- **What to produce**:
Format the text lines of all the entries below as a JSON list of strings, one string per line, skipping blank lines. Leave the pictures out of your answer.
** Entries shown follows **
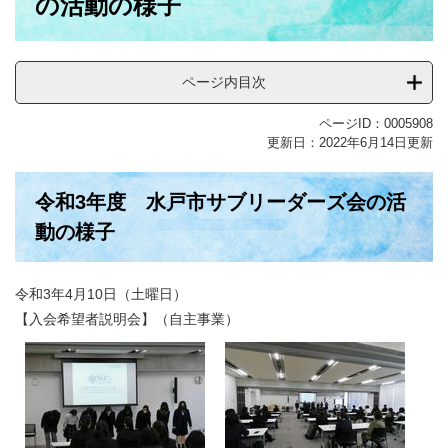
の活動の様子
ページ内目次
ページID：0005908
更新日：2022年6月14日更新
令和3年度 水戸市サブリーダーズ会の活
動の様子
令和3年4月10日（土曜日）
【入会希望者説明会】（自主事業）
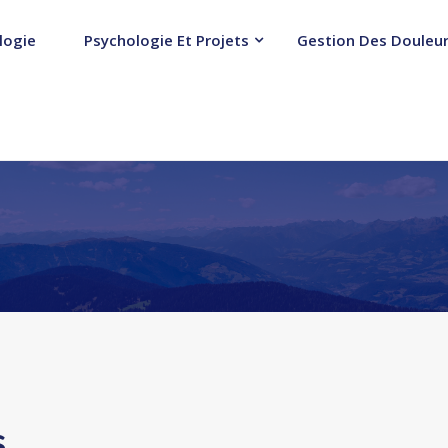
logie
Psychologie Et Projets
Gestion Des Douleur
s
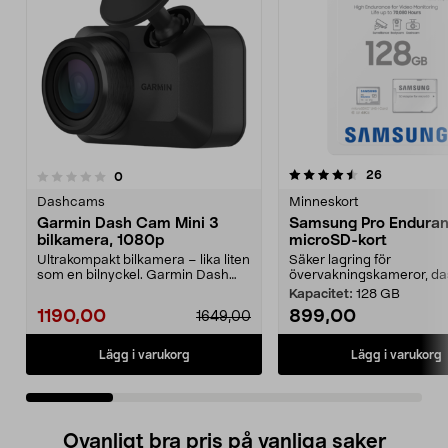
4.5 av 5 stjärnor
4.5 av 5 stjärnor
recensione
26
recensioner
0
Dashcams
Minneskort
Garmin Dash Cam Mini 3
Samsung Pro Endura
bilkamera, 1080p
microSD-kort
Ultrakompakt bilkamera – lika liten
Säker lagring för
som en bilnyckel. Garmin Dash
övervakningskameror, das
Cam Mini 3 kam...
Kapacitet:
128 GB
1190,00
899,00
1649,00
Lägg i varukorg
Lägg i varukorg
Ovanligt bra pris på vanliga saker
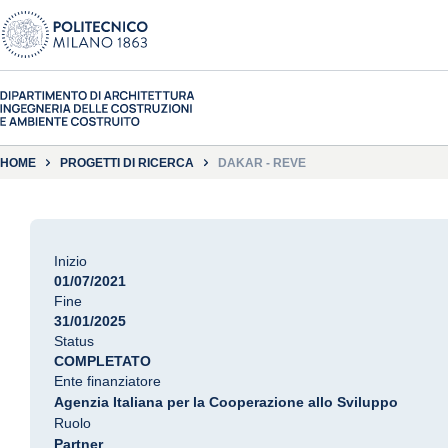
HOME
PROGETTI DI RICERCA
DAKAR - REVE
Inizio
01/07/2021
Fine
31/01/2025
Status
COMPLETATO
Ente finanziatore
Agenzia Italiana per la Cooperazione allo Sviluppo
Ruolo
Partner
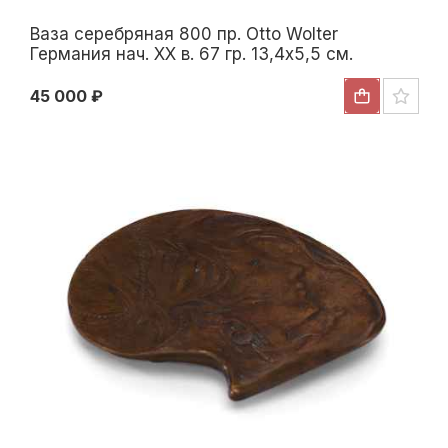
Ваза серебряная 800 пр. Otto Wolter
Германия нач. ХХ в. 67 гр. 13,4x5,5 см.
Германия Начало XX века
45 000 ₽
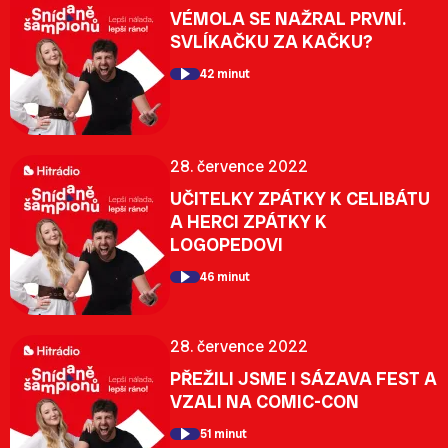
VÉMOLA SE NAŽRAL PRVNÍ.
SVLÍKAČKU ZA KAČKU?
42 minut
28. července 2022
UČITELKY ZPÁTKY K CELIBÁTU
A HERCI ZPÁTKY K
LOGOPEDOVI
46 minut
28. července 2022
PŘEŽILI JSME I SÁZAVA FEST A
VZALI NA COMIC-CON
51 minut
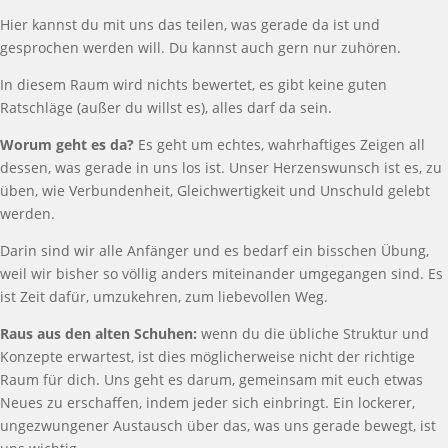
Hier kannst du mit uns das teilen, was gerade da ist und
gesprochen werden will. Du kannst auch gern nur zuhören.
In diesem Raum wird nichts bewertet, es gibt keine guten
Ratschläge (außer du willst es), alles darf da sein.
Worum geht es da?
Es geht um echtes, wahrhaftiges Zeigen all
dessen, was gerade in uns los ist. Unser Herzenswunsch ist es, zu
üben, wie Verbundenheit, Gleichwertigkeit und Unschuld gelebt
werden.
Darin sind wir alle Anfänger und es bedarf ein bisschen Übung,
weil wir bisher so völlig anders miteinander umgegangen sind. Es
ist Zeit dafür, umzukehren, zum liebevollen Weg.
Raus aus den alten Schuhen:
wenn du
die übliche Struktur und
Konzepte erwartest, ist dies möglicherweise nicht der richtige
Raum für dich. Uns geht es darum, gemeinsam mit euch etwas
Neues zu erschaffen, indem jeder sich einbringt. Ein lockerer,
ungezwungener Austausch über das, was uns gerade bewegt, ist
** End of Entries shown **
- **Output**:
[
  "の活動の様子",
  "ページ内目次",
  "ページID：0005908",
  "更新日：2022年6月14日更新",
  "令和3年度 水戸市サブリーダーズ会の活",
  "動の様子",
  "令和3年4月10日（土曜日）",
  "【入会希望者説明会】（自主事業）",
  "logie",
  "Psychologie Et Projets",
  "Gestion Des Douleur",
  "s",
  "4.5 av 5 stjärnor",
  "4.5 av 5 stjärnor",
  "recensione",
  "26",
  "recensioner",
  "0",
  "Dashcams",
  "Minneskort",
  "Garmin Dash Cam Mini 3",
  "Samsung Pro Endura",
  "bilkamera, 1080p",
  "microSD-kort",
  "Ultrakompakt bilkamera – lika liten",
  "Säker lagring för",
  "som en bilnyckel. Garmin Dash",
  "övervakningskameror, das",
  "Cam Mini 3 kam...",
  "Kapacitet:",
  "128 GB",
  "1190,00",
  "899,00",
  "1649,00",
  "Lägg i varukorg",
  "Lägg i varukorg",
  "Ovanligt bra pris på vanliga saker",
  "HOME",
  "PROGETTI DI RICERCA",
  "DAKAR - REVE",
  "Inizio",
  "01/07/2021",
  "Fine",
  "31/01/2025",
  "Status",
  "COMPLETATO",
  "Ente finanziatore",
  "Agenzia Italiana per la Cooperazione allo Sviluppo",
  "Ruolo",
  "Partner",
  "Ваза серебряная 800 пр. Otto Wolter",
  "Германия нач. ХХ в. 67 гр. 13,4x5,5 см.",
  "Германия Начало XX века",
  "45 000 ₽",
  "VÉMOLA SE NAŽRAL PRVNÍ.",
  "SVLÍKAČKU ZA KAČKU?",
  "42 minut",
  "28. července 2022",
  "UČITELKY ZPÁTKY K CELIBÁTU",
  "A HERCI ZPÁTKY K",
  "LOGOPEDOVI",
  "46 minut",
  "28. července 2022",
  "PŘEŽILI JSME I SÁZAVA FEST A",
  "VZALI NA COMIC-CON",
  "51 minut",
  "Hier kannst du mit uns das teilen, was gerade da ist und",
  "gesprochen werden will. Du kannst auch gern nur zuhören.",
  "In diesem Raum wird nichts bewertet, es gibt keine guten",
  "Ratschläge (außer du willst es), alles darf da sein.",
  "Worum geht es da?",
  "Es geht um echtes, wahrhaftiges Zeigen all",
  "dessen, was gerade in uns los ist. Unser Herzenswunsch ist es, zu",
  "üben, wie Verbundenheit, Gleichwertigkeit und Unschuld gelebt",
  "werden.",
  "Darin sind wir alle Anfänger und es bedarf ein bisschen Übung,",
  "weil wir bisher so völlig anders miteinander umgegangen sind. Es",
  "ist Zeit dafür, umzukehren, zum liebevollen Weg.",
  "Raus aus den alten Schuhen:",
  "wenn du",
  "die übliche Struktur und",
  "Konzepte erwartest, ist dies möglicherweise nicht der richtige",
  "Raum für dich. Uns geht es darum, gemeinsam mit euch etwas",
  "Neues zu erschaffen, indem jeder sich einbringt. Ein lockerer,",
  "ungezwungener Austausch über das, was uns gerade bewegt, ist"
]